▶

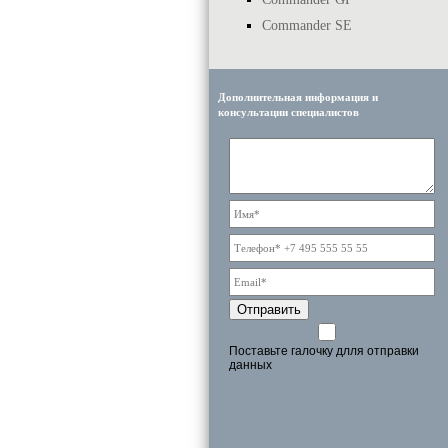
Commander SE
Дополнительная информация и
консультации специалистов
Отправить
Поставьте галочку длля отправки
данных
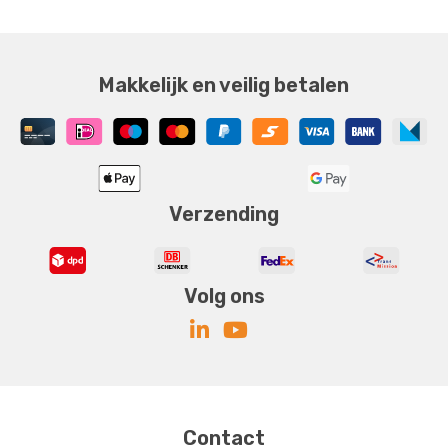
Makkelijk en veilig betalen
Verzending
Volg ons
Contact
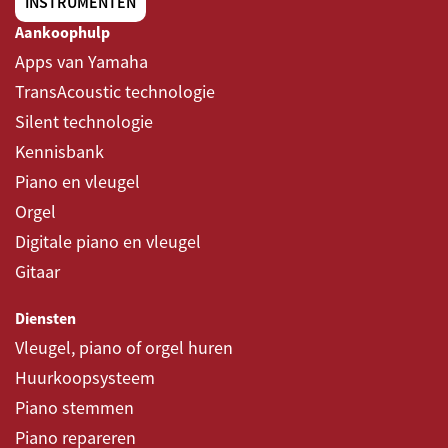
INSTRUMENTEN
Aankoophulp
Apps van Yamaha
TransAcoustic technologie
Silent technologie
Kennisbank
Piano en vleugel
Orgel
Digitale piano en vleugel
Gitaar
Diensten
Vleugel, piano of orgel huren
Huurkoopsysteem
Piano stemmen
Piano repareren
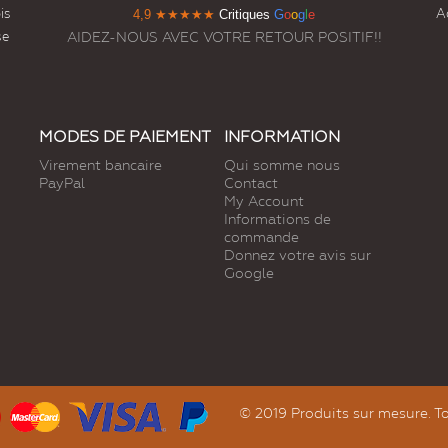
is
Ac
4,9
★★★★★
Critiques
G
o
o
g
l
e
se
AIDEZ-NOUS AVEC VOTRE RETOUR POSITIF!!
MODES DE PAIEMENT
INFORMATION
Virement bancaire
Qui somme nous
PayPal
Contact
My Account
Informations de
commande
Donnez votre avis sur
Google
© 2019 Produits sur mesure. To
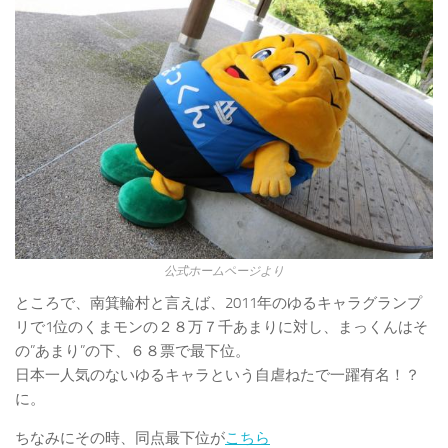
公式ホームページより
ところで、南箕輪村と言えば、2011年のゆるキャラグランプ
リで1位のくまモンの２８万７千あまりに対し、まっくんはそ
の”あまり”の下、６８票で最下位。
日本一人気のないゆるキャラという自虐ねたで一躍有名！？
に。
ちなみにその時、同点最下位が
こちら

◀

▸ Directions:
Rewrite the text lines of all the data above, swapping every "Contact" for "Kontakt" and keeping everything else the same. Leave out the pictures.

▸ Reply to the task:
Commander SE
Дополнительная информация и
консультации специалистов
Отправить
Поставьте галочку длля отправки
данных
Makkelijk en veilig betalen
Verzending
Volg ons
Kontakt
INSTRUMENTEN
Aankoophulp
Apps van Yamaha
TransAcoustic technologie
Silent technologie
Kennisbank
Piano en vleugel
Orgel
Digitale piano en vleugel
Gitaar
Diensten
Vleugel, piano of orgel huren
Huurkoopsysteem
Piano stemmen
Piano repareren
is
Ac
4,9
★★★★★
Critiques
G
o
o
g
l
e
se
AIDEZ-NOUS AVEC VOTRE RETOUR POSITIF!!
MODES DE PAIEMENT
INFORMATION
Virement bancaire
Qui somme nous
PayPal
Kontakt
My Account
Informations de
commande
Donnez votre avis sur
Google
© 2019 Produits sur mesure. To
公式ホームページより
ところで、南箕輪村と言えば、2011年のゆるキャラグランプ
リで1位のくまモンの２８万７千あまりに対し、まっくんはそ
の”あまり”の下、６８票で最下位。
日本一人気のないゆるキャラという自虐ねたで一躍有名！？
に。
ちなみにその時、同点最下位が
こちら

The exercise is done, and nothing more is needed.